Turn every line from the start of the material through the line containing "qualify for the Gold card?", inclusive, into a numbered list, leaving out blank lines.

___ Records shown ___

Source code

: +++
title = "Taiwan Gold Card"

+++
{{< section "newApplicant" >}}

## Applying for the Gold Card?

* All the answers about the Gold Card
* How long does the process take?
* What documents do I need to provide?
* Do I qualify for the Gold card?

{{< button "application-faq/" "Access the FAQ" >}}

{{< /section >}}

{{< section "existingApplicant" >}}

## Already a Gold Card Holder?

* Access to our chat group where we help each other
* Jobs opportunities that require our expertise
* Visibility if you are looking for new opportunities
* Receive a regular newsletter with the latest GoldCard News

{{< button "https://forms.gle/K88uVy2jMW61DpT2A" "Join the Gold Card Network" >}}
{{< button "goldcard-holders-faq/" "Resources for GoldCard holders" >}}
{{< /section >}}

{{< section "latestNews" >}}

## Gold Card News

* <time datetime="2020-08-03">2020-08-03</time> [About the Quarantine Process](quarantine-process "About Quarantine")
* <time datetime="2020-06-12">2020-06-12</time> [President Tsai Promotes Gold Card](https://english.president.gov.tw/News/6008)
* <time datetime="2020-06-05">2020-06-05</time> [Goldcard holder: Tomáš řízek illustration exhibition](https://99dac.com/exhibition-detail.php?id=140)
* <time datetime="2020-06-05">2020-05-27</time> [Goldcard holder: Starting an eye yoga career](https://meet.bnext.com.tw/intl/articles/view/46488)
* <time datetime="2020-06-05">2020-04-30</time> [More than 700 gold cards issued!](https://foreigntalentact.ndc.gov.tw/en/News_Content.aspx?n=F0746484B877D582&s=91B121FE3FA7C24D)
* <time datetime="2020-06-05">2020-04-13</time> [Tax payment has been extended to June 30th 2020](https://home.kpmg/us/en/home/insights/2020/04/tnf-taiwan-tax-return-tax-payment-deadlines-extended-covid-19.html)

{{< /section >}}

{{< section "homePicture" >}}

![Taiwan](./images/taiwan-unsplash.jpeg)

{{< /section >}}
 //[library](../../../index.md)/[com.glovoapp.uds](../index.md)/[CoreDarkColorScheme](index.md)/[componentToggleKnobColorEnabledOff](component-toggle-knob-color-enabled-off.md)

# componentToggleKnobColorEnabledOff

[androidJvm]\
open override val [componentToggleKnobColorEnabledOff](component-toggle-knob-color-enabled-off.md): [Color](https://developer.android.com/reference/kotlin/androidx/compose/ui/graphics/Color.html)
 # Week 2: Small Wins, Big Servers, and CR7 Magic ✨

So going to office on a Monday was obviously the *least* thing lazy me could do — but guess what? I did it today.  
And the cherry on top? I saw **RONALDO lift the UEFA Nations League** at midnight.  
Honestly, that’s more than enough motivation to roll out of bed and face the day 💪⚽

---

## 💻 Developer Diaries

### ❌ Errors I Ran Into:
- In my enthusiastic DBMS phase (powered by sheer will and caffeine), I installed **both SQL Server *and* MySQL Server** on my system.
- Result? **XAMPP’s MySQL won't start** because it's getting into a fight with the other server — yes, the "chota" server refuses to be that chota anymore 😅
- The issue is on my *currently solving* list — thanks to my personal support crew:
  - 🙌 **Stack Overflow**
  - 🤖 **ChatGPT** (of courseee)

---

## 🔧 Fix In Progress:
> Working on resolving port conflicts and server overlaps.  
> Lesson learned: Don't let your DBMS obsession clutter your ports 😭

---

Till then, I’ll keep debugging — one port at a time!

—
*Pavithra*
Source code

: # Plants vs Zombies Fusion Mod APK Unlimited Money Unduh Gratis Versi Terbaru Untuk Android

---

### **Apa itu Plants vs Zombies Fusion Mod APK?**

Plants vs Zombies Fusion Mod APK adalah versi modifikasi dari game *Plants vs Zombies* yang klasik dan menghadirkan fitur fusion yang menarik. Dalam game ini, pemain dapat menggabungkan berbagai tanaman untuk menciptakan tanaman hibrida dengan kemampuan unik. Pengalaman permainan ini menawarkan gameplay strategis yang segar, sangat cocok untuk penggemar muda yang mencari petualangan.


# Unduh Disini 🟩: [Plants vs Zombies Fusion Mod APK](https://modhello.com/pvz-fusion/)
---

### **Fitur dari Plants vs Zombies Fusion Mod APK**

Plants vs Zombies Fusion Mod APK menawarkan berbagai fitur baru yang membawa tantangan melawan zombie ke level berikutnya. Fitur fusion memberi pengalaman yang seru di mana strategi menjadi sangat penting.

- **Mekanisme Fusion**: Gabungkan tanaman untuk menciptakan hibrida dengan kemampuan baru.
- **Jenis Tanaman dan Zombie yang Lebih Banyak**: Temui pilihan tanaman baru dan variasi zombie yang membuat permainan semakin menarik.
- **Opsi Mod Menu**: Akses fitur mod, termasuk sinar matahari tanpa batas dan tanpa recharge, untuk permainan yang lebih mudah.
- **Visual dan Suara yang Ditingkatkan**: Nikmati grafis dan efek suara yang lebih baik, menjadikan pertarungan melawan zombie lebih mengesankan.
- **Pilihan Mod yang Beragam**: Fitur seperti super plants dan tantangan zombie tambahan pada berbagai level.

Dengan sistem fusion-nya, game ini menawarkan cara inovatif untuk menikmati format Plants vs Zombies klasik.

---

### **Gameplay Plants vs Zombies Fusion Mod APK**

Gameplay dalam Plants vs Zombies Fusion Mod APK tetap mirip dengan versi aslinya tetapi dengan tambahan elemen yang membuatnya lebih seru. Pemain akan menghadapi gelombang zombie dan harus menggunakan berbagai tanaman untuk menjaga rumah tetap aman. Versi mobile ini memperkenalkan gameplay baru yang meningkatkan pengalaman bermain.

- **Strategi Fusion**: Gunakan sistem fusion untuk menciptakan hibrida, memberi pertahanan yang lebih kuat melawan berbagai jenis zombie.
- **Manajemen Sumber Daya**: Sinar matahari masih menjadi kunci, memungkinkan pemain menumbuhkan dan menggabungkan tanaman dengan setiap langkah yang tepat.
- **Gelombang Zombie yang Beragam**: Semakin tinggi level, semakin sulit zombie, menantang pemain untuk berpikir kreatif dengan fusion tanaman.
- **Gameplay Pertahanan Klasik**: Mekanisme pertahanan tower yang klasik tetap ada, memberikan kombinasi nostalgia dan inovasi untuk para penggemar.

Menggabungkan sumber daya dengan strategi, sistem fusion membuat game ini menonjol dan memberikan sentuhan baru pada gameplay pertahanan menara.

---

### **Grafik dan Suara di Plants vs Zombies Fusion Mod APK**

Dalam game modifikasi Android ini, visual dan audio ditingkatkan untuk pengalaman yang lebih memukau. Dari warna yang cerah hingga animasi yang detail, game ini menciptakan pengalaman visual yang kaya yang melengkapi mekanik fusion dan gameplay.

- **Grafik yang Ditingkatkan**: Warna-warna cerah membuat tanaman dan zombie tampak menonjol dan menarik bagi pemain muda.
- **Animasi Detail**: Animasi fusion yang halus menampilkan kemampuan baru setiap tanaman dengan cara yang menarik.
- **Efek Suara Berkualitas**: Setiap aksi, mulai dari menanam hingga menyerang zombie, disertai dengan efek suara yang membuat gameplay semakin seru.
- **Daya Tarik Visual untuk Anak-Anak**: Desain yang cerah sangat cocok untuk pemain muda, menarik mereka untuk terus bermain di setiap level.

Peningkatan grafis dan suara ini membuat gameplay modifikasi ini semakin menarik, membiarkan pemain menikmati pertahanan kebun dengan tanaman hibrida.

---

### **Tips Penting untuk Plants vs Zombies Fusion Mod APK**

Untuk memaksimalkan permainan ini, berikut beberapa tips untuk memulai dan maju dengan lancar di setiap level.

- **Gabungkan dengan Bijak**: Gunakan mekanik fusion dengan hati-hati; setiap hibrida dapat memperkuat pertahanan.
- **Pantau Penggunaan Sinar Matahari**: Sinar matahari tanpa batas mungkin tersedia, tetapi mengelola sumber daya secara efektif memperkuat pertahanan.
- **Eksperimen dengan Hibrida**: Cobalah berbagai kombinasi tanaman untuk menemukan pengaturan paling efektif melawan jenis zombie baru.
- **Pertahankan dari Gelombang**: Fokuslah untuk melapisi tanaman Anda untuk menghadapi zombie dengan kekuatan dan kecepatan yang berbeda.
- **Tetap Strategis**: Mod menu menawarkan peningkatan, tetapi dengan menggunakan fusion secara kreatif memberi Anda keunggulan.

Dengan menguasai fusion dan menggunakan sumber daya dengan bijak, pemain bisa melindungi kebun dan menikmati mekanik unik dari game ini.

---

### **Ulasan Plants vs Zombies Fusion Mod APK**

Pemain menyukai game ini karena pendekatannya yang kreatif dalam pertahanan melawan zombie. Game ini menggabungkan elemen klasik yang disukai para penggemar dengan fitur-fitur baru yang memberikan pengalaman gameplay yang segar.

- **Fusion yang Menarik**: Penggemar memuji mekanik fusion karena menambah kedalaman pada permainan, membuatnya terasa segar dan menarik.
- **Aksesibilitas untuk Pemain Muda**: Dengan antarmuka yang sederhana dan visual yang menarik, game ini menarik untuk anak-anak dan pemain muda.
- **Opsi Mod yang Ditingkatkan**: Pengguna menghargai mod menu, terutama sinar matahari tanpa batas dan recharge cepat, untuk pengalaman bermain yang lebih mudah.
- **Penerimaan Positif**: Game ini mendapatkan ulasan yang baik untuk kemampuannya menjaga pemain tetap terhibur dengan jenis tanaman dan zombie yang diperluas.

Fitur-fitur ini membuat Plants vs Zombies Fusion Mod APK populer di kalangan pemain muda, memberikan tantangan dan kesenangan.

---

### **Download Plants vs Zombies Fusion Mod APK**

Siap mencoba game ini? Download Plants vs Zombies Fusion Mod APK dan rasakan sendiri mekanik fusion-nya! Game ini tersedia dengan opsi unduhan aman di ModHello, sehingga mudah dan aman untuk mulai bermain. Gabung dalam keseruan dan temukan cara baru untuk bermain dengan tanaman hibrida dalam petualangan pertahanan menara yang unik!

___

■ **Response area**:
1. Source code
2. : +++
3. title = "Taiwan Gold Card"
4. +++
5. {{< section "newApplicant" >}}
6. ## Applying for the Gold Card?
7. * All the answers about the Gold Card
8. * How long does the process take?
9. * What documents do I need to provide?
10. * Do I qualify for the Gold card?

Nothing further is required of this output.